And funnily enough, a word like "Dropbox" describes pretty much exactly what you would want this thing to be: a place where you can painlessly drop things and trust that they will be "taken care of", so to speak (and not the hideous reality that Dropbox and all similar products actually are: unfathomably large junk drawers in which you play out your small part in contributing to the eventual heat death of the universe).

But the name "Dropbox" is taken, obviously, so the next thing that pops into mind for this vaporware is "Filechute"[8], hence the name of this article. Giving something a name makes it sound real, but make no mistake about it: I probably won’t build anything like this unless I suddenly find myself on an unexpected sabbatical year, and I just wanted to commit the idea to writing in the hope of visiting it more seriously some time in the future.

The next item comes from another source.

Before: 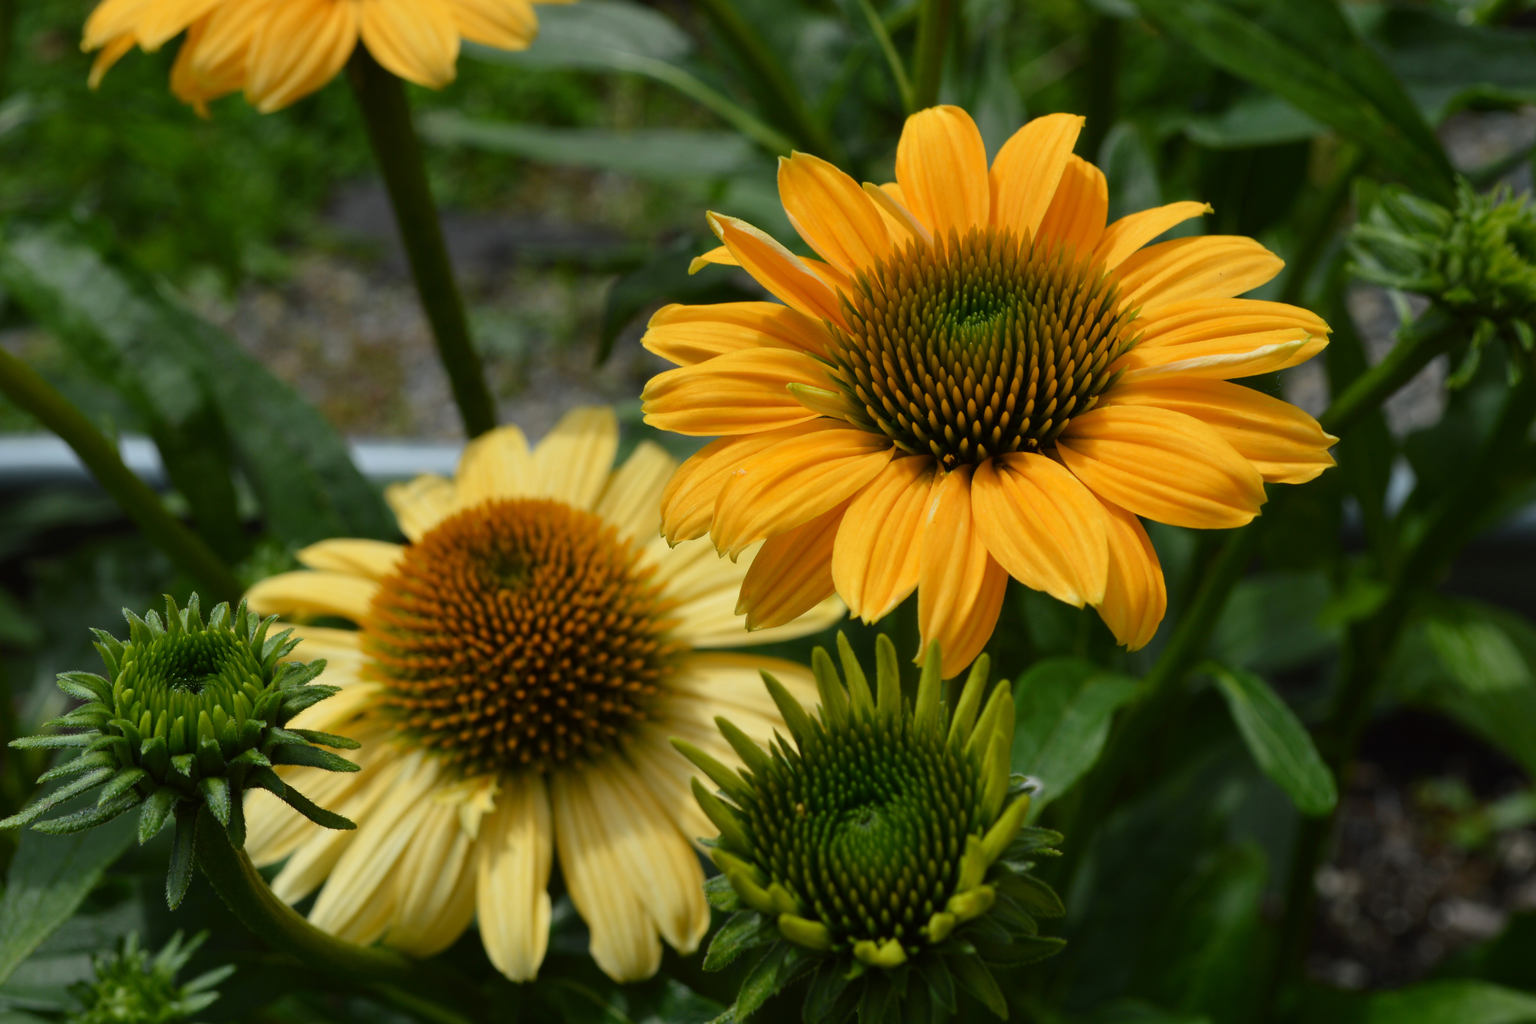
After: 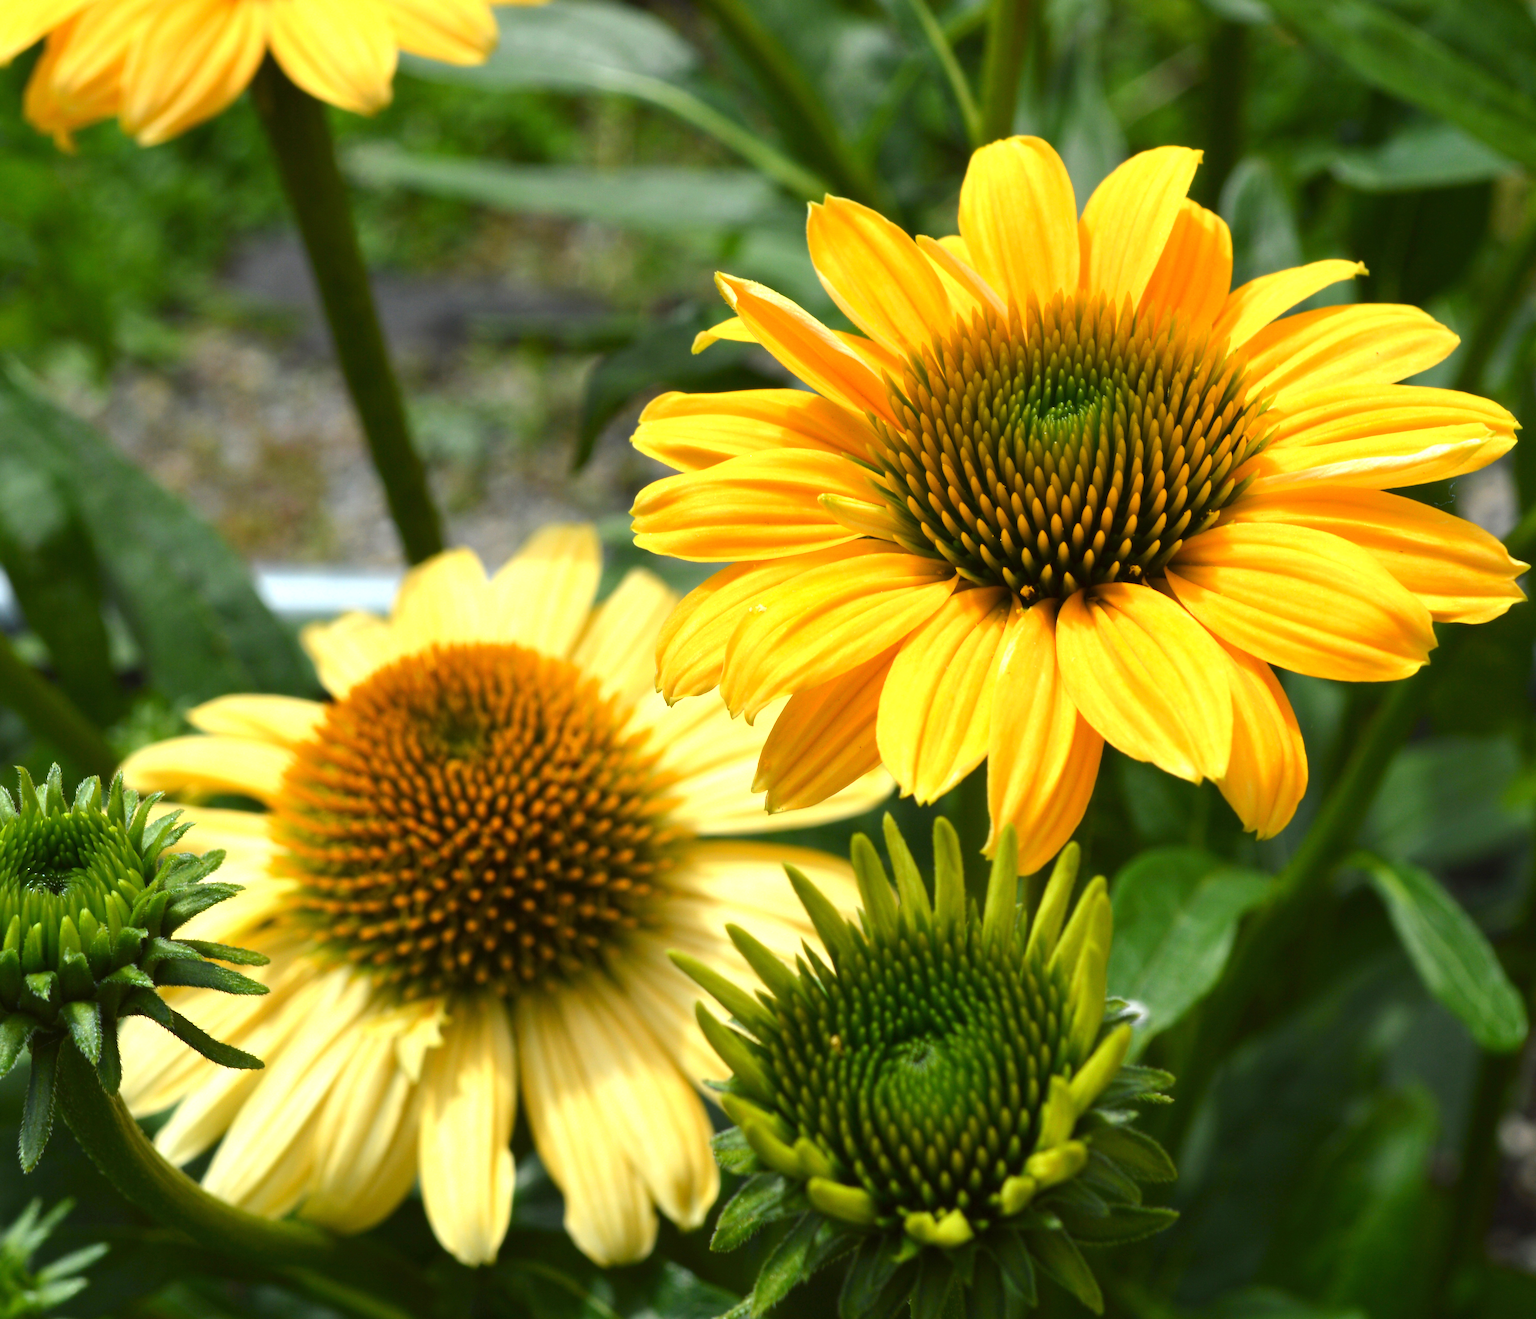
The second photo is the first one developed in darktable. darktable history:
exposure: exposure 1.135 EV, compensate highlight preservation false
crop: left 9.891%, right 12.476%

This thing wouldn’t seek to be a replacement for the hierarchical file system, and it wouldn’t seek to be something that would, for example, interoperate with all those legacy APIs and applications that expect a hierarchical filesystem by presenting a FUSE-powered compatibility layer. It wouldn’t be optimized for documents that change frequently, but instead lean in hard to the dropbox/filechute analogy where the entire thing would be optimized for doing two things with minimum effort: adding stuff and then finding it. It wouldn’t try to take over your iTunes or Photos libraries, nor manage your software projects. It really would just focus on managing that collection of typically immutable documents that we all end up shoving into Dropbox or an equivalent, usually in the belief that we might need it someday, but also knowing that the effort we expend on keeping it all organized is almost certainly barely worth it.

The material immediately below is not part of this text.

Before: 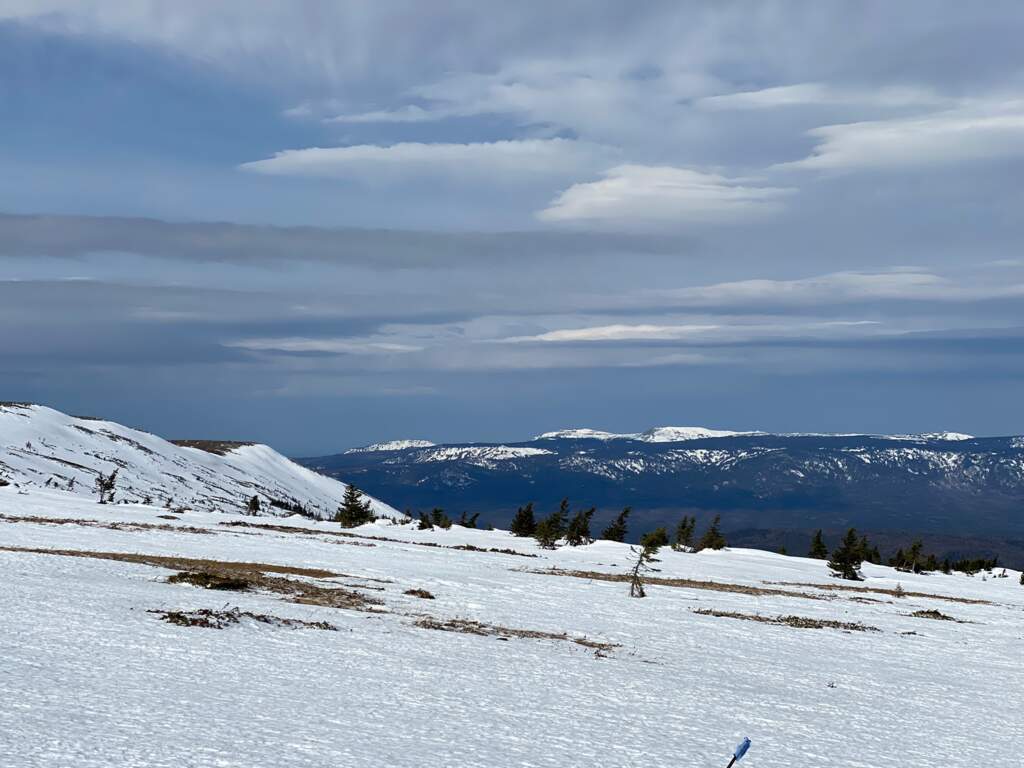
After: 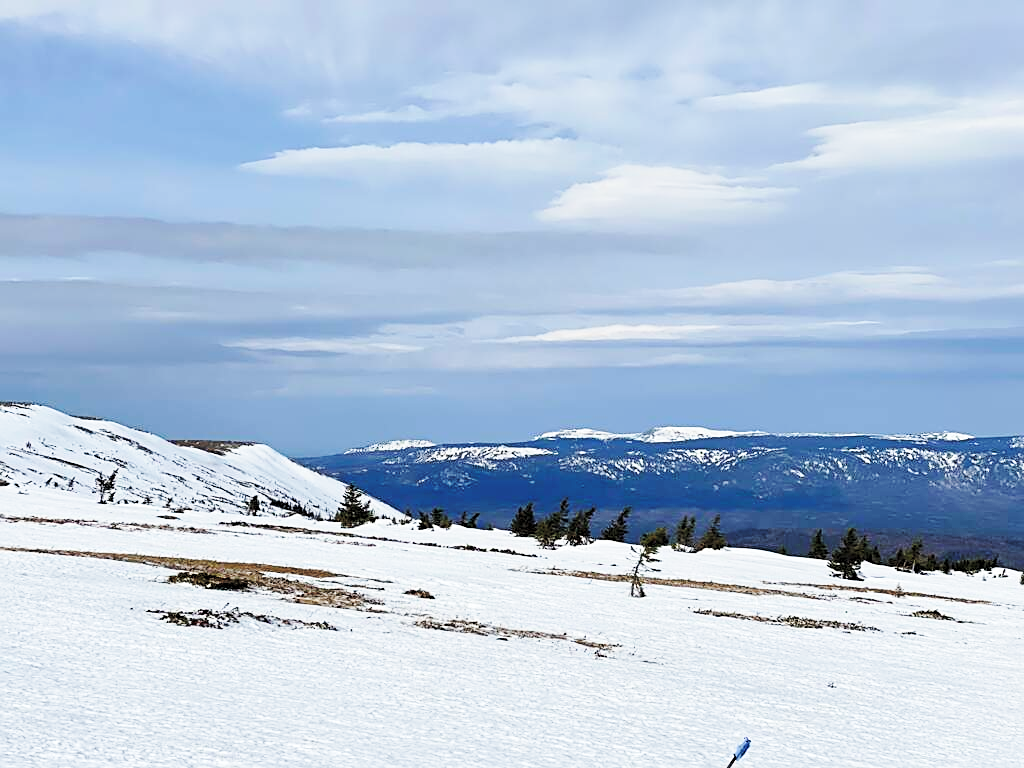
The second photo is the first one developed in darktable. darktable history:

I think I’ll stop here, as that basically lays out the high-level vision, and from here the only direction to go is the indeterminate "off into the weeds". I am interested in going there in due time, so watch this space for a follow-up in which I get into some details about what I think the underlying architecture might be, and maybe I’ll even sketch up some mocks for the kind of UI I’m imagining. In the meantime, thanks for reading!

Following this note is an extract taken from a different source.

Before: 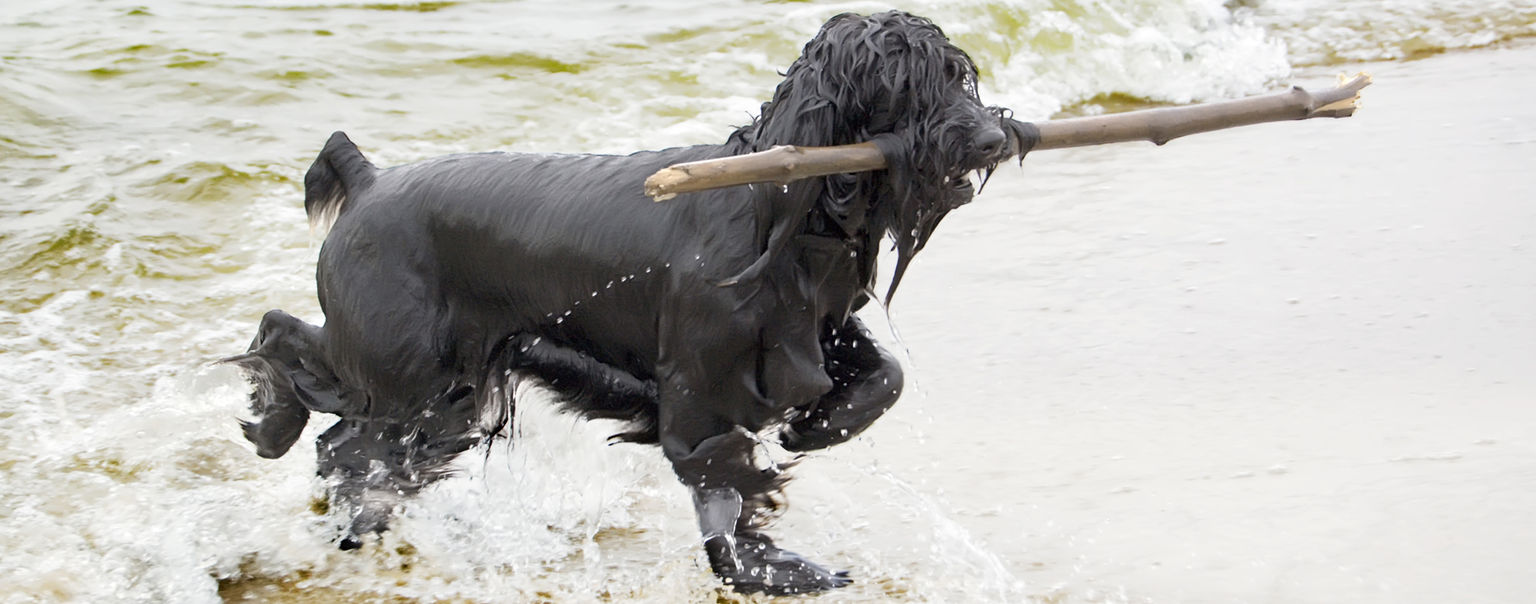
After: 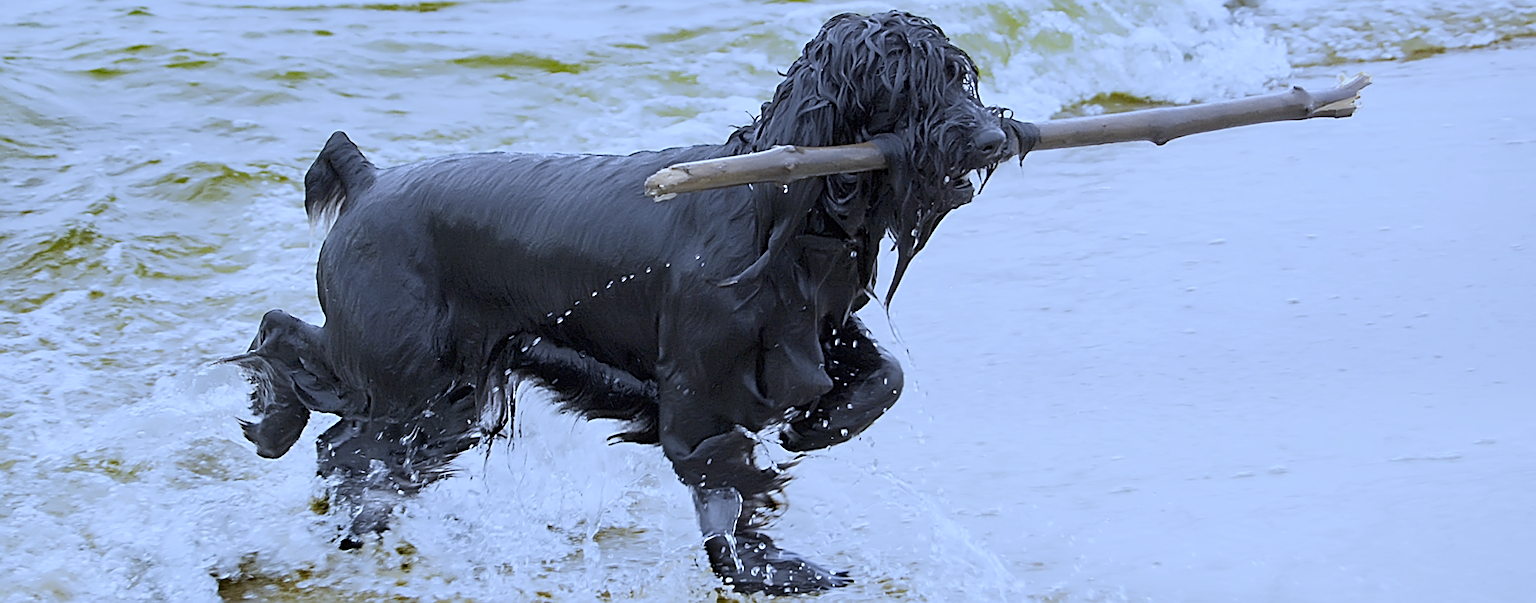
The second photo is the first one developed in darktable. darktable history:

  1. Other than the obvious workaround of copying a file so that it appears in multiple places, with the evident downside that if you ever edit one of these copies, you’ve now created a divergence. ↩︎

  2. And not just "don’t want" in the sense of "this thing is not interesting to me", but rather "I actively wish for this thing not to be here", because I think the lack of focus leads to a more complex, less stable product. ↩︎

  3. I switched to Resilio Sync in late 2023, so most of the references to Sync are out-dated at this point. ↩︎

  4. With the small disclaimer that I’m not actually manually managing so many items — those numbers are definitely inflated by the presence of a number of machine-managed subtrees in the form of Git repositories and the like. ↩︎

  5. You can break a symlink quite easily by moving the file it points at and forgetting to recreate the symlink. And in the specific case of Sync, I am not sure what would happen if you tried editing a file that you opened via a symlink (that is, when I tested this, I only verified that you can view such a file in the iOS client and in the web, neither of which permit you to actually edit the contents — it’s not clear what would happen if you tried such an edit on another machine running the Sync client, and I’m not even sure whether it would present itself as a symlink or an apparent copy). ↩︎

  6. You’re reading it right now. ↩︎

  7. I also thought of the ability to define programmatically derived "views" (like views in a relational database) that would allow you to do really bend this thing into your desired shape, but very quickly concluded that the dumb column-based UI would probably be just as effective for search, provided the quality of the tagging was good. There’s always time to build a more "sophisticated" search interface later on if the dumb version turns out to be insufficient in practice. ↩︎

  8. A name apparently already used for one or more things, based on this Google search that currently returns a little over 19,000 results. ↩︎